I became nervous and fearful. I had thoughts about my classes at Georgia Tech that required me to participate, even when I had nothing valuable to contribute.
Who do I ask? What if I seem dumb for asking these questions? Was there someone I could ask that wouldn’t judge?
But the responses I received were given graciously and without preconceived judgment. Because these teams were already living a culture of learning and continuous improvement, introverted individuals’ needs were seen and heard in a safe way, which also encouraged others to put their fears of judgment aside and implement simple tasks that boost productivity and trust among teams.

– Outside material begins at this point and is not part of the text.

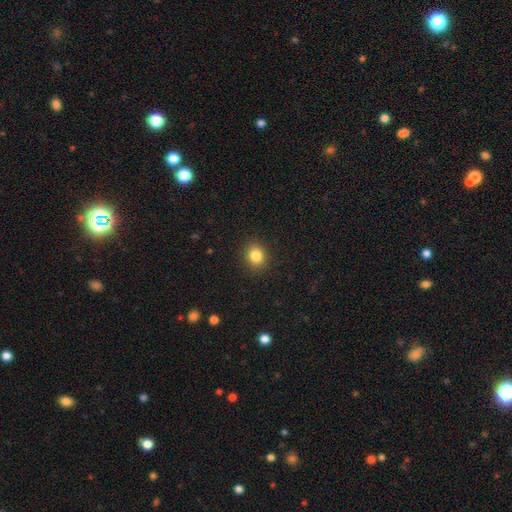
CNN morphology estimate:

My team taught me what it was like to be in an introvert-friendly environment. I learned that sending out an agenda before a meeting is crucial for getting introverts like me to speak up during a meeting. Likewise, previewing slides and activities eases group anxiety and allows them to formulate opinions in their own time. Requiring participation in classes and meetings is not a fair evaluation of performance, but participatory activities need to accommodate those who need time to mentally prepare for large group events. Normalizing team culture and rituals that invite introverts to thrive benefits everyone on the team.